New creations can have a wide impact, but require determination.
Creating brings intrinsic meaning; if the universe lacks intelligent design, we can create our own purpose through our work.
Being a creator can become an identity, adding value and structure, though it can also be overwhelming.
Thinking from first principles means maintaining a beginner’s mind and listening to one’s inner child.

5. Use the Market
Musk starts with a mission, then finds ways to make it financially viable. He values constant feedback and self-questioning: “Always think about how you could be doing things better.” His engineering approach is to tackle the most critical obstacle first, letting future problems be solved in due course. His thoughts on markets:

Technology and business can combine to achieve great things; money is a tool, not the goal.
Markets help scale innovation by testing products against both physical laws and customer needs.
Success requires both reacting to markets and promoting a culture of innovation and self-criticism.
Free markets are the best way to allocate capital to risk-takers and create prosperity.

6. Explore Space
Human civilization is still in its startup phase. To found SpaceX, Musk studied the fundamentals of rocket science and believes SpaceX now leads the world in meaningful rocket research. His outlook on space:

The opportunity to accelerate access to space is now, and we must act quickly.
Expanding into the solar system is the best way to increase the scale of human consciousness.
Building rockets combines the existential drive for creation and exploration.
Fully reusable rockets are key to making humanity multiplanetary.

7. Oppose Dogma
Musk criticizes identity-based activism that silences dissent and spreads by enforcing conformity.

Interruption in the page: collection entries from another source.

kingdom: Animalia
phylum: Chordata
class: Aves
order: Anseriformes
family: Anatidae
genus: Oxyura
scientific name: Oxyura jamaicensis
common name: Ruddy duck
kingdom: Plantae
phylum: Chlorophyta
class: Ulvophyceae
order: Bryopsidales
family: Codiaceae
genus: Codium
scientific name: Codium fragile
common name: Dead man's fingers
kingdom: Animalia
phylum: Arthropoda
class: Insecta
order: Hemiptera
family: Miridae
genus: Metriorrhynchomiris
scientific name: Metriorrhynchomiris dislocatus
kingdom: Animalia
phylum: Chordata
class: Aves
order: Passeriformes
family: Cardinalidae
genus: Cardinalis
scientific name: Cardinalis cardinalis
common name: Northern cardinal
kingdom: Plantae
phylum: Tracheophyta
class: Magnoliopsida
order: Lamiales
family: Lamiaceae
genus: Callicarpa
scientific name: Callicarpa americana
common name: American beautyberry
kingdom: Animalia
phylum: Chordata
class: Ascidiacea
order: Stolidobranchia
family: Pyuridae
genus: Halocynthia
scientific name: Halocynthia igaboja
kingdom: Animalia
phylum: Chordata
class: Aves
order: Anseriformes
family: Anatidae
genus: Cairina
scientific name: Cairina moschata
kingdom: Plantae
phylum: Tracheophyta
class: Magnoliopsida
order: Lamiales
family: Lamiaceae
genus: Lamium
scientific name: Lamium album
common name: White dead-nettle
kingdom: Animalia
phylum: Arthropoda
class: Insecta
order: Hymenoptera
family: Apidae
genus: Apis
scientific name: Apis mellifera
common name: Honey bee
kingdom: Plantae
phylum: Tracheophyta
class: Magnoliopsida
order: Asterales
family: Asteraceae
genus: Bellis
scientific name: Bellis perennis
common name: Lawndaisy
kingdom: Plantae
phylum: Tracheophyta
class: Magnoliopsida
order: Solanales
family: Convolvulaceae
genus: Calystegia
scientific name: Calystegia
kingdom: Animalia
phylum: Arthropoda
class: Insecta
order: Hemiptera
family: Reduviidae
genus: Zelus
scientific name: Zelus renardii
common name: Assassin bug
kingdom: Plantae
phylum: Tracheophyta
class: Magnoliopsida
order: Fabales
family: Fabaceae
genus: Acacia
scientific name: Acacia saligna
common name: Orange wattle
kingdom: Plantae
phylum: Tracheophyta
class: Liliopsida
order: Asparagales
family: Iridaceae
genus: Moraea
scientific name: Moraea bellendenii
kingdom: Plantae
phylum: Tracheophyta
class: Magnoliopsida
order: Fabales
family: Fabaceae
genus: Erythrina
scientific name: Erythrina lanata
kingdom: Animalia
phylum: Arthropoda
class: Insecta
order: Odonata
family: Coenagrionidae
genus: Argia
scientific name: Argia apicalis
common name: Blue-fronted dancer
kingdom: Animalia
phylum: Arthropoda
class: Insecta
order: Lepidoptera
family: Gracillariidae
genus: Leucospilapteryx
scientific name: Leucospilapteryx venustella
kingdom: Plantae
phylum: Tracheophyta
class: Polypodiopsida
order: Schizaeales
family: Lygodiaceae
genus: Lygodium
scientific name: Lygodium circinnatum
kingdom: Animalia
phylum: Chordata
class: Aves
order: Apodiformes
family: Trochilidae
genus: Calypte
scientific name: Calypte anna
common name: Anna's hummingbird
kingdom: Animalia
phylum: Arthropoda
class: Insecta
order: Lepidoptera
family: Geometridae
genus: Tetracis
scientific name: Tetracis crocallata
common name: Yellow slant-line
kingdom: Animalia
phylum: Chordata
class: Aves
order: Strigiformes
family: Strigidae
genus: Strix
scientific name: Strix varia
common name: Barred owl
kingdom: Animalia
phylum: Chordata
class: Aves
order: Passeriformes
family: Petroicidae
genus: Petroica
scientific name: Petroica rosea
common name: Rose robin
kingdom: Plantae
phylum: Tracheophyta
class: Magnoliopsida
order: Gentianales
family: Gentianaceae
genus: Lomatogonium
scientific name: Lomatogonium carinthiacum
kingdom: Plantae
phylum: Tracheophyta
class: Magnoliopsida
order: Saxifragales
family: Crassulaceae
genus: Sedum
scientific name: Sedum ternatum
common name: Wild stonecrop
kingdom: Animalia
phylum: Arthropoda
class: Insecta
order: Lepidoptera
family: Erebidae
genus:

Inspired by Gad Saad’s The Parasitic Mind, he believes this “woke mind virus” could threaten civilization. His summary:

Critical thinking and creativity aren’t enough; one must also speak out against those who try to suppress them.
Intellectuals often put group loyalty above truth, unless they think critically.
Societies thrive when individuals are free to experiment and learn.
When facing irrational dogma, respond with rational arguments, even at the risk of unpopularity.

8. Defend Free Speech
Musk believes seeing the world clearly is fundamental, and technology can both clarify and distort reality. His views on free speech:

The benefits of free speech outweigh the distress it may cause, because democracy and science depend on open criticism.
Balancing free speech with civility is a real challenge, especially for social platforms.
The competition of ideas, though sometimes fierce, is the best way to eliminate bad ideas.
Truth and psychological safety are best achieved through transparency and distributed control.

9. Advance OpenAI
Musk insists AI should be open and open-minded, just as free speech must be protected from dogma. He co-founded OpenAI in 2015 to counter Google’s growing dominance in AI, investing $100 million and naming it “Open” to reflect its intended openness. However, by 2018, he left the board, and by 2023, he criticized OpenAI for becoming closed and profit-driven under Microsoft’s influence.

Musk sees curiosity as crucial—intelligence without curiosity is dangerous, while curiosity leads to learning and adaptability. For him, intelligence is “how tightly you can compress reality to predict the future.” A truly curious, truth-seeking AI must always return to first principles, be self-critical, admit mistakes, and pass the “Galileo test”—to speak the truth, even when it’s unpopular.
His perspective on AI:

“Silicon consciousness” could be humanity’s best chance at answering life’s deepest questions, but it’s also our greatest risk.

With AI, unchecked competition could be disastrous; if needed, progress should be slowed.
AI must be developed openly, not hoarded by corporations focused on power or profit.

AGI should be programmed to value curiosity and critical thinking. We must teach it how to think, not what to think, since our craving for certainty can override our search for truth.

Conclusion
Whether you end up agreeing with Musk or not, one lesson is clear: we should worry less about being normal—especially if we want to generate new ideas.